Obecnie zdecydowana większość samochodów osobowych została homologowana bez fabrycznych chlapaczy, więc diagnosta nie może kwestionować tego braku podczas przeglądu. Mimo że chlapacze nie są standardowym wyposażeniem, nie zostały całkowicie wyparte z oferty. W przypadku wielu modeli – od miejskich maluchów segmentu A, po limuzyny marek Premium, są oferowane za dopłatą. Oczywiście na rynku nie brakuje także akcesoryjnych chlapaczy w różnych kształtach i rozmiarach. Czy warto wstawić je do samochodu?
Przednie osłony przeciwbłotne mogą ograniczyć obijanie progów oraz drzwi przez drobiny piasku i drogowy żwir. Kolejną korzyścią jest zmniejszenie tempa brudzenia bocznych części nadwozia. Z kolei tylne chlapacze są w stanie zmniejszyć ilość wody i błota podnoszonego przez koła, redukując brudzenie się tylnej części nadwozia. Za ich zamontowanie będą nam wdzięczni także kierowcy samochodów jadących za nami - chlapacze zatrzymają część kamieni, które mogłyby trafić w maski, chłodnice lub przednie szyby ich pojazdów.
Oczywiście chlapacze nie są rozwiązaniem idealnym. Ich największym mankamentem jest wygląd - kawał gumy lub tworzywa sztucznego, który wystaje spod błotnika lub tylnego zderzaka nie wygląda dobrze. Nawet, gdy zostanie polakierowany w kolorze nadwozia. Podczas montażu chlapaczy może dość do uszkodzenia warstwy chroniącej podwozie przed rdzą. Niekiedy przytwierdzenie osłon do pojazdu wiąże się z koniecznością nawiercenia otworów, czyli uszkodzenia konserwacji oraz zabezpieczenia antykorozyjnego.
Pod chlapaczami może zbierać się duża ilość zanieczyszczeń, w tym drogowej soli.
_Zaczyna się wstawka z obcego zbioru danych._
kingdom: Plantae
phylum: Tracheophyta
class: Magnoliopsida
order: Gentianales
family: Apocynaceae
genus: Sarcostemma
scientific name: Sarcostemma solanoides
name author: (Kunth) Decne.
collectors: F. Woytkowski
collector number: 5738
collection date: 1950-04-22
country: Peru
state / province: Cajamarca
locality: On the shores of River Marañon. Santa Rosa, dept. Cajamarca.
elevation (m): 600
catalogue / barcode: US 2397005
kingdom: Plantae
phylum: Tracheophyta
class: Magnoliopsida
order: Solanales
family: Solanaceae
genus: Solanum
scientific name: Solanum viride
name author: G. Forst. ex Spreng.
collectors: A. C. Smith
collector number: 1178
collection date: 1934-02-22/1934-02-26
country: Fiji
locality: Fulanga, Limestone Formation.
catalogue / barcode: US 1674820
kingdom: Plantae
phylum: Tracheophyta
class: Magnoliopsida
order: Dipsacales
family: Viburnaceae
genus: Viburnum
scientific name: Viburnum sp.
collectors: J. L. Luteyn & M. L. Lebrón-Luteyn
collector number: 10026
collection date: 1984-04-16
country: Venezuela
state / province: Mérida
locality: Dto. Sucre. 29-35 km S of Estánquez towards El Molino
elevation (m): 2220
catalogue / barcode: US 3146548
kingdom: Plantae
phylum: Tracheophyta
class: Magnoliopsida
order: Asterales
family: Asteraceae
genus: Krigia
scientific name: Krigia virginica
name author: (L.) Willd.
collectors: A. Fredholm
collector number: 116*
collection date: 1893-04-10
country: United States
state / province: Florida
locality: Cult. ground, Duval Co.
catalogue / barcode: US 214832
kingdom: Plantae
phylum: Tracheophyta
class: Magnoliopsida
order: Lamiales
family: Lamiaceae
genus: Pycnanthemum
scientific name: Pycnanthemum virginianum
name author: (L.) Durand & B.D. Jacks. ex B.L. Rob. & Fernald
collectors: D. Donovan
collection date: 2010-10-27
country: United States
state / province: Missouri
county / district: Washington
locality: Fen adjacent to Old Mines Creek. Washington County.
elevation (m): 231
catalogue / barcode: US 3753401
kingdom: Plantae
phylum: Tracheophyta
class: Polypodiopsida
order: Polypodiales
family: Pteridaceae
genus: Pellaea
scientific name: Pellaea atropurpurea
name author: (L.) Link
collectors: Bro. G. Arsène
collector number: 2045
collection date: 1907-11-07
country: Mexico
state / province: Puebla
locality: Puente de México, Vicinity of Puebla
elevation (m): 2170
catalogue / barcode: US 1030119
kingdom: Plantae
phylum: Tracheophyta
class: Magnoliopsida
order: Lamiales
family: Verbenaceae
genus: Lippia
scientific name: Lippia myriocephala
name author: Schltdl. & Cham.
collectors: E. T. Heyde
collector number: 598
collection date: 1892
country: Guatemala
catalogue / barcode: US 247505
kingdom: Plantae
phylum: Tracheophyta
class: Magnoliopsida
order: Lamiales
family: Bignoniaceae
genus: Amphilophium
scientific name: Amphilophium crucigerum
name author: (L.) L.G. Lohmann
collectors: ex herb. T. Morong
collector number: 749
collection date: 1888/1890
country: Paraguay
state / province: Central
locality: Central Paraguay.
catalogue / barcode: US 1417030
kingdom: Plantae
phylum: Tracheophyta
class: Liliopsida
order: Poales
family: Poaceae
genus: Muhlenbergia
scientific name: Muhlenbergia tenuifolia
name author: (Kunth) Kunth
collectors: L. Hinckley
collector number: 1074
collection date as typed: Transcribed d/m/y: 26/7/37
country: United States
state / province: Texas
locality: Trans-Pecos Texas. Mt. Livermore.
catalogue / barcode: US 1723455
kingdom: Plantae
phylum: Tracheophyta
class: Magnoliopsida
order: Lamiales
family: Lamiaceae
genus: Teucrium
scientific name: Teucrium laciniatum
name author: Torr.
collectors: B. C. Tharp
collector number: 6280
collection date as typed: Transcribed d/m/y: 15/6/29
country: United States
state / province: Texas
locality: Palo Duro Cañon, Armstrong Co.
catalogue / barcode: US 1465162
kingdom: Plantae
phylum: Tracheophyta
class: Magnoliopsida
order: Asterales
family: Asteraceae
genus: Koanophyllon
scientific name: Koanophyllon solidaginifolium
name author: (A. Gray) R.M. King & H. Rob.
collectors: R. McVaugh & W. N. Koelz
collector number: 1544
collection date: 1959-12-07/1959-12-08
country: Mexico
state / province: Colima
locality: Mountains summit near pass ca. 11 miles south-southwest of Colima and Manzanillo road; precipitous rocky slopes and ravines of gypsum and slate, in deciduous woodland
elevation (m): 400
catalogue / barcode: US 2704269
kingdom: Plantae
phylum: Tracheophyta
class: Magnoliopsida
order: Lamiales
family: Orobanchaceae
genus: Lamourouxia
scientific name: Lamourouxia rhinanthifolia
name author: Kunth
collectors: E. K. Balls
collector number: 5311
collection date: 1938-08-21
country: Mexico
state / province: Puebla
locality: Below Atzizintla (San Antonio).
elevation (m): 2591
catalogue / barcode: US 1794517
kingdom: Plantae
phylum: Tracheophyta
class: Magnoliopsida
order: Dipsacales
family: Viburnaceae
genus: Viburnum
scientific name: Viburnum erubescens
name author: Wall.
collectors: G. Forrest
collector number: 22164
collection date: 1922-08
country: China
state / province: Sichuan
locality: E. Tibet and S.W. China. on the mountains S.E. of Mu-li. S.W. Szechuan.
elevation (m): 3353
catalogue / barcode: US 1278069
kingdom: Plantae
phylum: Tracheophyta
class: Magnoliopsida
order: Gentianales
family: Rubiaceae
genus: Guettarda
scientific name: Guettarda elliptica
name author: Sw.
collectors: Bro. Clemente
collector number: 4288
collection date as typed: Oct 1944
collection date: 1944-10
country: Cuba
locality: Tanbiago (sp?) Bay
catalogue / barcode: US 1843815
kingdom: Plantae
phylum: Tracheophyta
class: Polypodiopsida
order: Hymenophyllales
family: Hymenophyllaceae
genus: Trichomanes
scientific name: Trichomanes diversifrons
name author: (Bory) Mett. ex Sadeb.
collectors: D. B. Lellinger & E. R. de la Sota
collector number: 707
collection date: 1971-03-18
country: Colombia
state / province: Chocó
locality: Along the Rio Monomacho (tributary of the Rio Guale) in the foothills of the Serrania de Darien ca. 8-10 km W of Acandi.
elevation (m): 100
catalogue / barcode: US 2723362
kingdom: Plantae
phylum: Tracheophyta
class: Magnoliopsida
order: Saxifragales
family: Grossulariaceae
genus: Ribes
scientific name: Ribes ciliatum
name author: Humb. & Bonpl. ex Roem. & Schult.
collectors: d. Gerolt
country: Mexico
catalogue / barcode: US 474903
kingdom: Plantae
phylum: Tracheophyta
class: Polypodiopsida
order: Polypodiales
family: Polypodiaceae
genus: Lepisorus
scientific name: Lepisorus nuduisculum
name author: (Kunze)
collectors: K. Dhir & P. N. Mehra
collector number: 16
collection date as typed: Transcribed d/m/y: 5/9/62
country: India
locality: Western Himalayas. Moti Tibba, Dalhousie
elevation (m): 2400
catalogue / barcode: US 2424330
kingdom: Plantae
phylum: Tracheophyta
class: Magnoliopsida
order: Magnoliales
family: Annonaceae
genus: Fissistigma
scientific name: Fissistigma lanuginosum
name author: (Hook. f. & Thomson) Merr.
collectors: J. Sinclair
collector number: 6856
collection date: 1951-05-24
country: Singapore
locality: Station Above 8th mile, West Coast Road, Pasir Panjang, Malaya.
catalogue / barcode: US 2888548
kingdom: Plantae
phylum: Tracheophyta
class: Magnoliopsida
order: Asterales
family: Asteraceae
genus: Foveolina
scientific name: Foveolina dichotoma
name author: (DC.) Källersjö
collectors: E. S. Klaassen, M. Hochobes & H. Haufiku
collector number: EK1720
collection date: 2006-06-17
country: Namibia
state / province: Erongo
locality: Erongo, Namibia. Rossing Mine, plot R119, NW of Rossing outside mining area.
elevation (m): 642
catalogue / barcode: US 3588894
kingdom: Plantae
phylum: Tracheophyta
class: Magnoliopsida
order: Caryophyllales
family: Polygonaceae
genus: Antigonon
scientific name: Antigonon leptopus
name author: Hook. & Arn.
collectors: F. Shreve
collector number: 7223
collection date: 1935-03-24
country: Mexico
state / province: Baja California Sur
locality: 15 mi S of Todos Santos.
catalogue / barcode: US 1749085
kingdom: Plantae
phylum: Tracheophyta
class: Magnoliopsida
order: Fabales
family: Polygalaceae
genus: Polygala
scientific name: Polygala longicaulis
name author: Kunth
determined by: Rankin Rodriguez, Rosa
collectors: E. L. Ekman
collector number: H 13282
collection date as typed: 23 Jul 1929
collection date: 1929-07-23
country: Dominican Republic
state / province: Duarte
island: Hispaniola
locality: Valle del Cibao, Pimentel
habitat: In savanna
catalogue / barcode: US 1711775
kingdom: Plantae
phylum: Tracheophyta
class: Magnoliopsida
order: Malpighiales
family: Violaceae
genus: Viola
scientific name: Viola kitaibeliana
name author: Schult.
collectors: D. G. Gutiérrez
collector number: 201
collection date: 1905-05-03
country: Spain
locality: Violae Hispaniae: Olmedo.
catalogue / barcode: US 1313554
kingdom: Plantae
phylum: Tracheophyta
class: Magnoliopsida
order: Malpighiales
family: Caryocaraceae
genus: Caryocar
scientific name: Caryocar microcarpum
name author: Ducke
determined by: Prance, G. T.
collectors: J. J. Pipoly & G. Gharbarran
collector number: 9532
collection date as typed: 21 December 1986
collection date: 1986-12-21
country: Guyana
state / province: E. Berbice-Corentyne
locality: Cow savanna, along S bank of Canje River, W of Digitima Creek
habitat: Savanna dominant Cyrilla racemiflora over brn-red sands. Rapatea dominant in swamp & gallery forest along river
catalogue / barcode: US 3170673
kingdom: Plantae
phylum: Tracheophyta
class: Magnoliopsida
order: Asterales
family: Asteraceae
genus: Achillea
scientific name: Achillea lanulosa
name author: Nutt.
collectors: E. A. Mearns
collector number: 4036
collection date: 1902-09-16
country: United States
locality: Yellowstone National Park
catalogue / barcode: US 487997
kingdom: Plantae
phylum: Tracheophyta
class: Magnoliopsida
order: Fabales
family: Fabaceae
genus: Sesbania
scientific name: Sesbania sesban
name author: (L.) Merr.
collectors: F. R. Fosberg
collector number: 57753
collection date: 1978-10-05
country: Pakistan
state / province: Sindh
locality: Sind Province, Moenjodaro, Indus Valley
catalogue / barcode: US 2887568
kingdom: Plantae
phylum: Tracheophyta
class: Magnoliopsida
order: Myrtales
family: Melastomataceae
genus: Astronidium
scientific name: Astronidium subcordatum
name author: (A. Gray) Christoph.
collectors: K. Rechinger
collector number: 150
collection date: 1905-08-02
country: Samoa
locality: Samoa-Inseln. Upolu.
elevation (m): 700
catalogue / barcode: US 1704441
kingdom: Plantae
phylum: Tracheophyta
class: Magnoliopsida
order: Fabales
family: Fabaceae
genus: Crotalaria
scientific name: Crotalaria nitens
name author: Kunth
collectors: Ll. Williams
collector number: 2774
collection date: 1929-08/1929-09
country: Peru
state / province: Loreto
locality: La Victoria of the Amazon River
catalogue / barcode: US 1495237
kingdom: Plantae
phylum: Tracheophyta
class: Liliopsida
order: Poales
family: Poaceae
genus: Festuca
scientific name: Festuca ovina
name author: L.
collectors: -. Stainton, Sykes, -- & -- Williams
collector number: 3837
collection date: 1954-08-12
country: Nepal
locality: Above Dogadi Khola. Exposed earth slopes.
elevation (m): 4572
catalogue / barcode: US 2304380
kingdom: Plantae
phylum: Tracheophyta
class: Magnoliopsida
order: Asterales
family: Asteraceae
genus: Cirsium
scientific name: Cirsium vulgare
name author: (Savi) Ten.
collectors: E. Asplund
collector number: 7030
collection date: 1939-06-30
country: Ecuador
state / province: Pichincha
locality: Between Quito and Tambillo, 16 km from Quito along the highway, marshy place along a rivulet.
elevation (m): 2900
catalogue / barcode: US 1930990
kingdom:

Po sezonie zimowym osłony przeciwbłotne warto więc zdemontować i dokładnie wymyć fragment nadwozia, do którego przylegały.
Koszt chlapaczy jest zróżnicowany. Najwięcej wydamy oczywiście w ASO, gdzie za parę przychodzi zapłacić 60-250 złotych. Za nieoryginalne elementy trzeba zapłacić od kilkunastu złotych wzwyż. Cena nie powinna być jedynym kryterium. Równie ważne jest jakość tworzywa, z jakiego został wykonany chlapacz (twardy plastik może pękać), a także jego dopasowanie do nadwozia - niepoprawne przyleganie może spowodować, że chlapacz będzie pracował podczas jazdy, prowadząc do uszkodzenia lakieru i konserwacji nadwozia, a w konsekwencji do rozwoju ogniska korozji. Wśród najtańszych chlapaczy znajdują się głównie elementy uniwersalne, których dopasowanie do krzywizny błotnika, nadkola i progu może okazać się trudne lub niewykonalne.
Warto dodać, że chlapacze nie są jedynym sposobem na uchronienie progów i dolnych części drzwi przed obijaniem przez drobne kamienie. Skuteczną, a zarazem prostą metodą jest oklejenie wybranych elementów bezbarwną folią. Gdy zmatowieje, można ją zerwać bez szkód dla lakieru, który pozostanie błyszczący i pozbawiony zarysowań. Niestety w tym przypadku nie będzie chroniona przednia część progu.